OID management needs to be properly sharded

(Bug, Closed -> Fixed, Priority: Critical, Test Status: No automated tests yet , Reported By Justin du Coeur, )

Summary: While the current approach probably still works, it's fragile -- it depends on all the systems getting into transaction contention over one row in one table. We need to do better.

This one's non-trivial. We probably need to change the OID table to have one row per shard. Each node has an OIDAllocator Actor, which sits on top of one shard, so that the nodes can do their allocation in parallel. There should be a master OIDManager ClusterSingleton, which is in charge of assigning each node a shard at startup time.

Issue: how do we deal with the OIDManager moving? When the new singleton comes to life, it needs to know which shard is assigned to which node, with a high degree of accuracy. It can err on the side of being too conservative, assuming that an allocation exists when that node has actually gone down, but this needs to eventually heal.

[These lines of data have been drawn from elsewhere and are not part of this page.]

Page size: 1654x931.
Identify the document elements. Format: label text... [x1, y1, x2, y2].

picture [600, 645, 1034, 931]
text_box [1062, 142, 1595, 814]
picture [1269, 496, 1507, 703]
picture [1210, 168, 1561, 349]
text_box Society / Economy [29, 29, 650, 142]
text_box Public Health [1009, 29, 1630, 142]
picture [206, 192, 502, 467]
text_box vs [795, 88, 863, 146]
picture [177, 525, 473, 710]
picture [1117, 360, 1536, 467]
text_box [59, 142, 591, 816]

Assume that the system is always-up, and that the Manager moves frequently -- how does the system deal with nodes going down and their shards eventually getting reassigned.

This eventually needs some very sophisticated unit testing.

Design

Okay, here's the hypothetical design, which I think is roughly optimal.

The key point is that we should give up trying to be quite so efficient about shard allocation. Provided we are willing to allow some shards to be inactive some of the time, many of the synchronization problems become easier.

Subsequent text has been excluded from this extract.